O governo federal criou uma linha de crédito emergencial de R$ 8 bilhões para as companhias aéreas nacionais, segundo medida provisória assinada pelo presidente Lula e publicada no Diário Oficial da União. Os recursos serão disponibilizados pelo Fundo Nacional de Aviação Civil (Fnac) — uma espécie de poupança pública destinada ao setor — e funcionarão como empréstimos reembolsáveis para capital de giro, ou seja, dinheiro para as empresas pagarem suas contas do dia a dia enquanto enfrentam custos mais altos.
A medida responde a um problema concreto: o confronto entre Estados Unidos e Irã no Oriente Médio fez o preço do querosene de aviação subir mais de 70% em poucas semanas, segundo o governo. Para entender a dimensão: o querosene representa entre 30% e 40% dos custos operacionais de uma companhia aérea — é como se, de repente, o aluguel de uma empresa dobrasse de valor. Sem margem para absorver esse choque, as aéreas enfrentam risco de cancelar rotas, reduzir frequência de voos ou repassar o aumento integral ao passageiro.
Comparação internacional
A estratégia brasileira de oferecer crédito público em momentos de crise no setor aéreo não é inédita. Durante a pandemia de Covid-19, países como França e Alemanha injetaram bilhões de euros em suas companhias aéreas nacionais — a Air France recebeu €7 bilhões em empréstimos garantidos pelo Estado francês, e a Lufthansa obteve €9 bilhões do governo alemão. A diferença é que, naqueles casos, tratava-se de uma paralisação quase total do setor; aqui, o choque é pontual, ligado ao custo de um insumo específico.

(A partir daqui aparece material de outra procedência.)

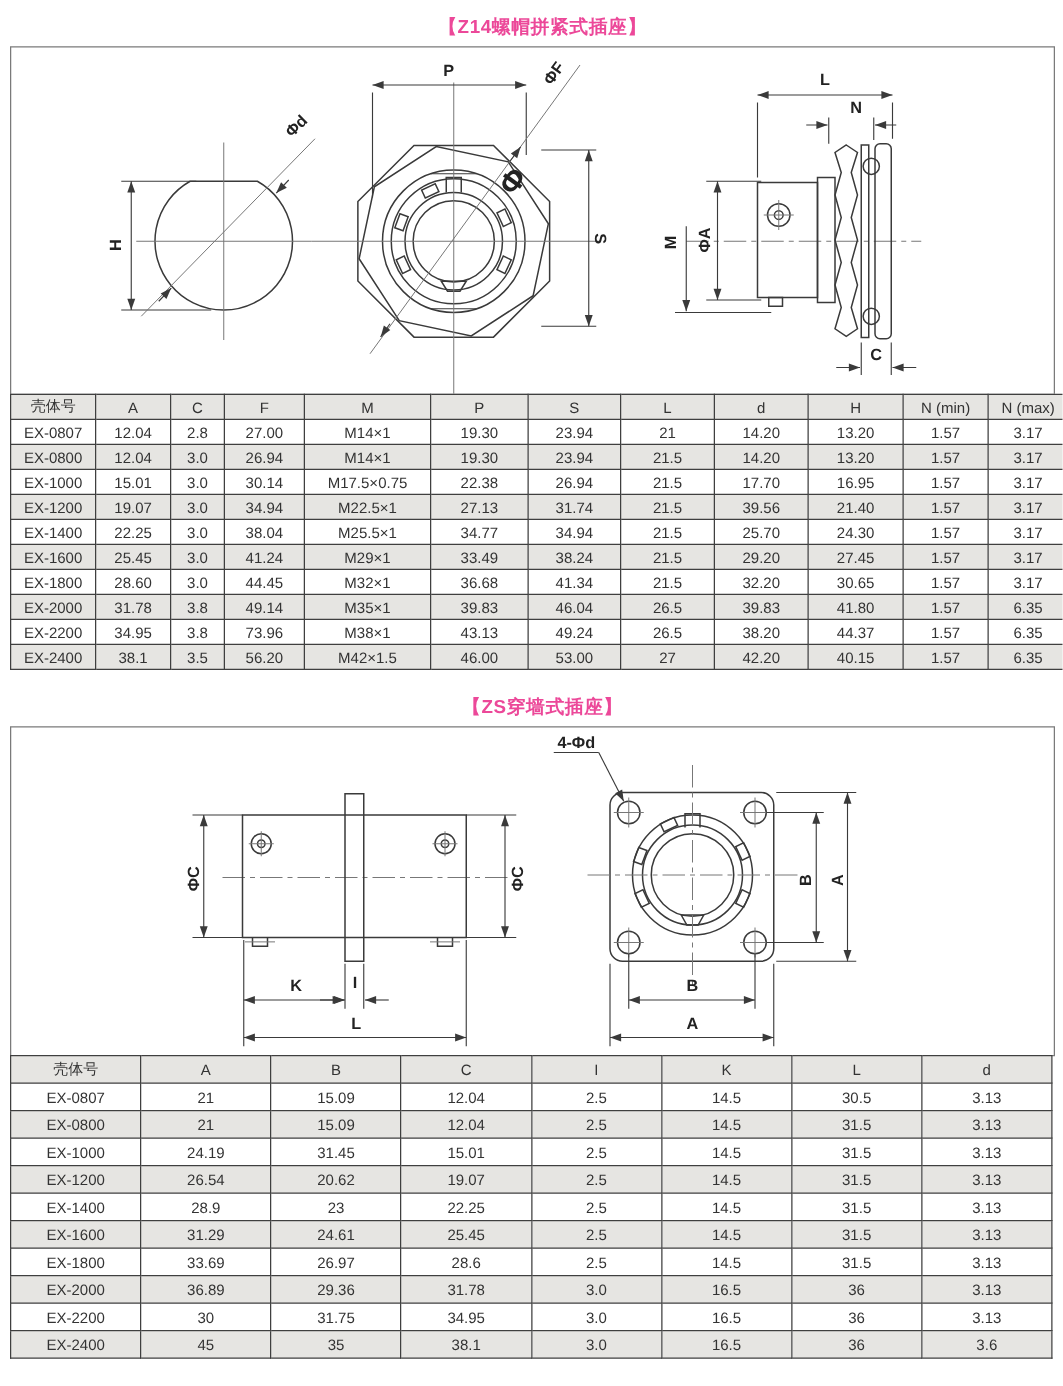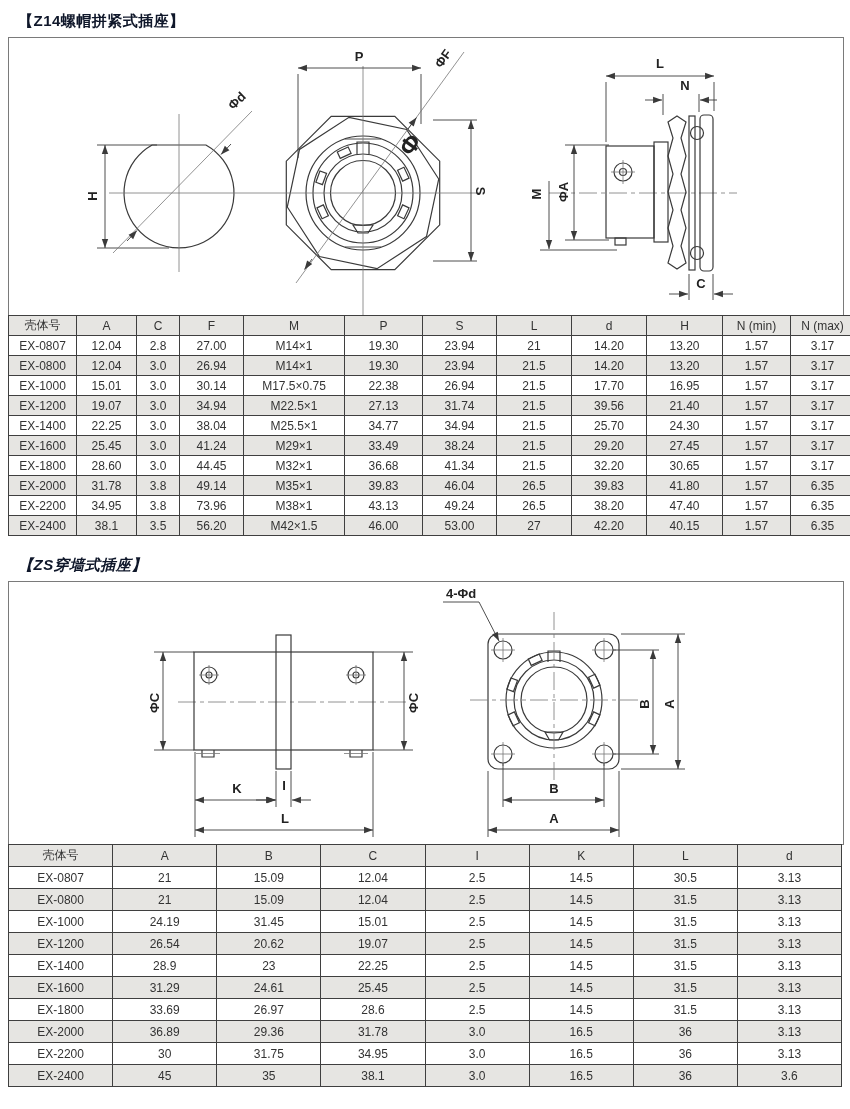"【Z14螺帽拼紧式插座】" h2.sec-title { color: #0f172a -> #ec4899; text-align: none -> center }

Segundo a Casa Civil, a iniciativa visa “assegurar a continuidade das operações, evitar a redução da oferta de voos, minimizar reflexos para os passageiros e contribuir para a estabilidade do setor”. Na prática, o governo aposta que, ao garantir liquidez (dinheiro disponível) às empresas agora, evita uma espiral de cancelamentos que prejudicaria a conectividade do país e pressionaria ainda mais a inflação, já que passagens aéreas compõem o índice de preços.
Subsídios em revisão
Paralelamente, o ministro da Fazenda, Dario Durigan, sinalizou que o governo pretende retirar as subvenções (descontos ou isenções) aos combustíveis caso o acordo de cessar-fogo entre Irã e Estados Unidos avance e a cotação internacional do petróleo caia. “A tendência é acabar os subsídios”, afirmou Durigan, após participar de audiência na Câmara dos Deputados. A lógica é simples: se o preço do barril de petróleo recuar no mercado internacional, a pressão sobre o querosene de aviação diminui, e a necessidade de ajuda pública também.

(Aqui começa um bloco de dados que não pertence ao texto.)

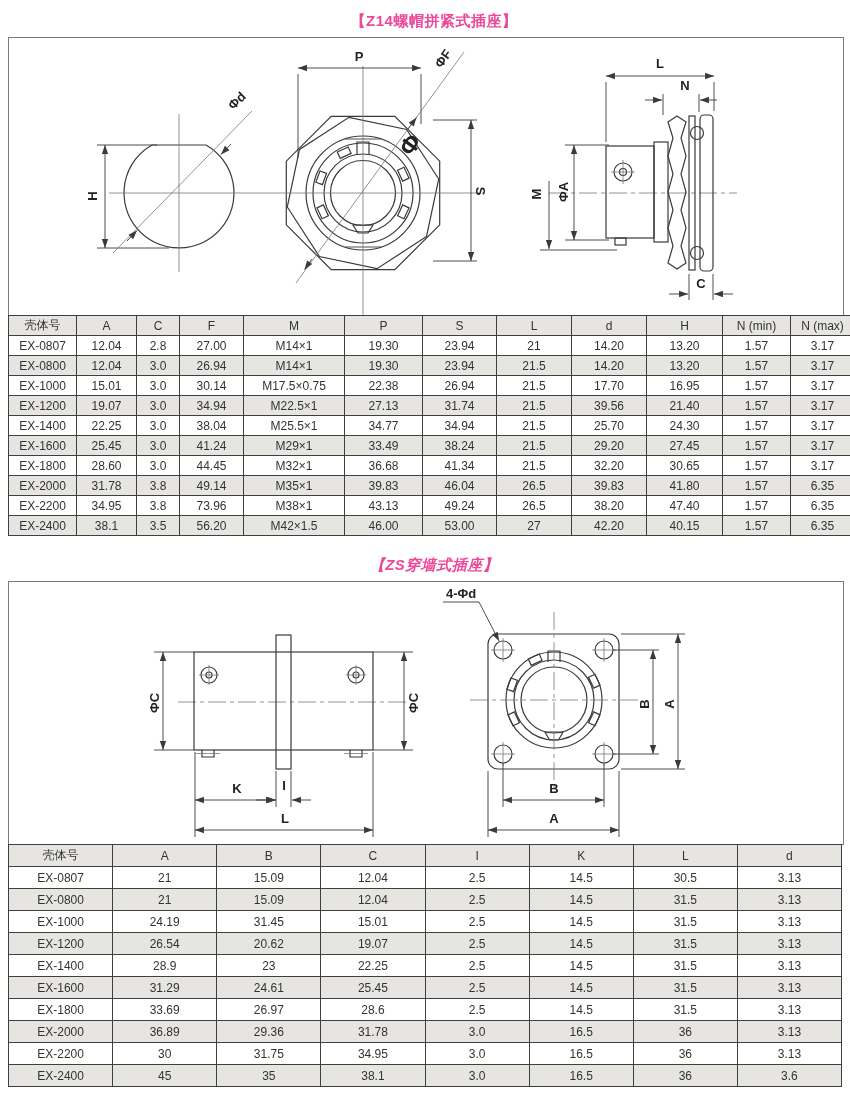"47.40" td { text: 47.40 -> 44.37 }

A equipe econômica promete monitorar a evolução dos preços antes de definir o momento exato de encerrar a ajuda. Segundo o ministro, “a gente tem visto que o preço do combustível tem caído no Brasil” e a expectativa é que a inflação (alta generalizada de preços) recue com a redução do custo dos combustíveis, que afetam desde o transporte de mercadorias até o preço das passagens.
📊 Número do Dia
70% , Alta no preço do querosene de aviação provocada pelo conflito entre EUA e Irã, segundo o governo federal
Por que isso importa
Para o passageiro, a medida pode evitar cancelamentos de voos e alta imediata nas tarifas aéreas, especialmente em rotas regionais com menor concorrência. Para as companhias aéreas, os R$ 8 bilhões funcionam como um colchão financeiro que permite atravessar a crise sem comprometer a malha de voos. Para o investidor, a sinalização de que os subsídios serão retirados caso o petróleo recue indica que o governo busca equilibrar apoio emergencial com responsabilidade fiscal — um ponto sensível em ano eleitoral e com a dívida pública em trajetória ascendente.